• [Problem description] Reproduce the lines below word for word, but leave the pictures out.

*** Opening Data for analysis ***

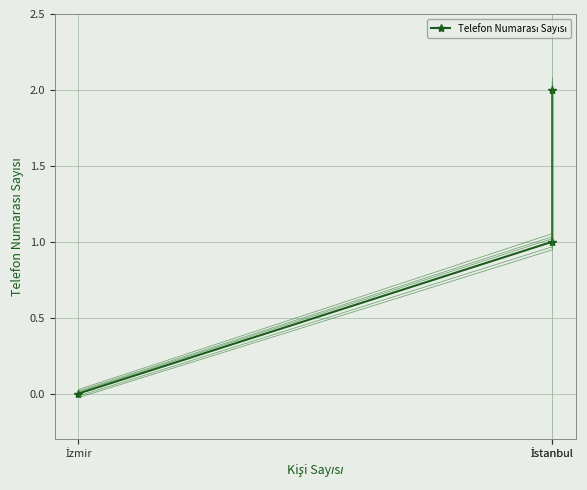

What is the greatest value displayed?

2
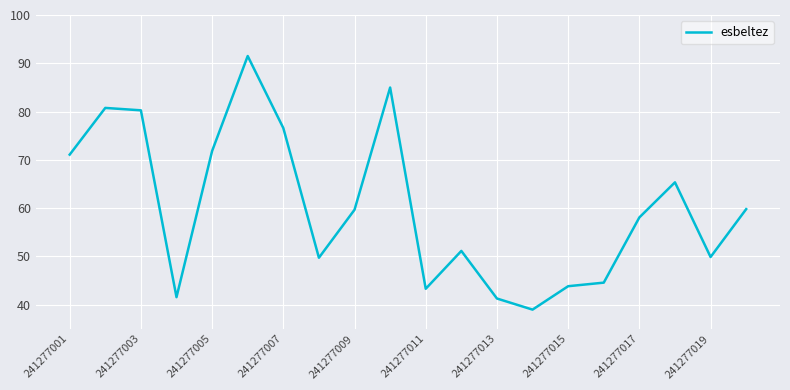

What is the maximum value shown in the chart?

91.5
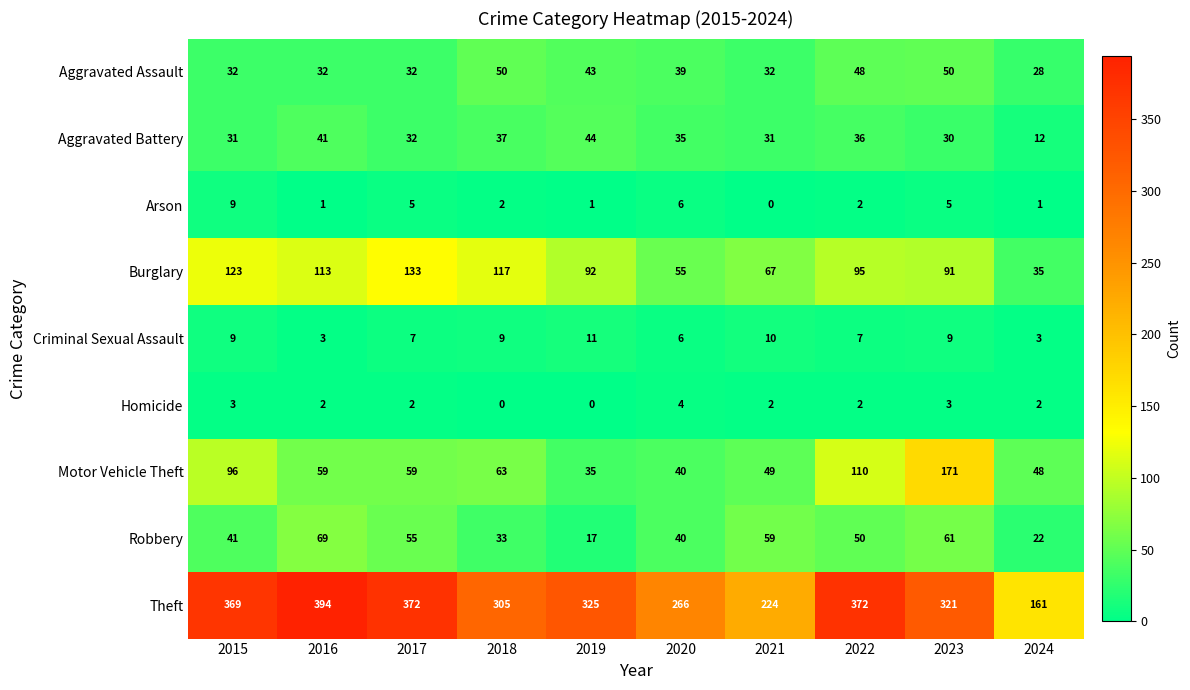

True or false: Aggravated Battery has a value of 36 at 2022.

True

*** Closing Data for analysis ***

• [Answer to this exercise]
What is the greatest value displayed?

2

What is the maximum value shown in the chart?

91.5

True or false: Aggravated Battery has a value of 36 at 2022.

True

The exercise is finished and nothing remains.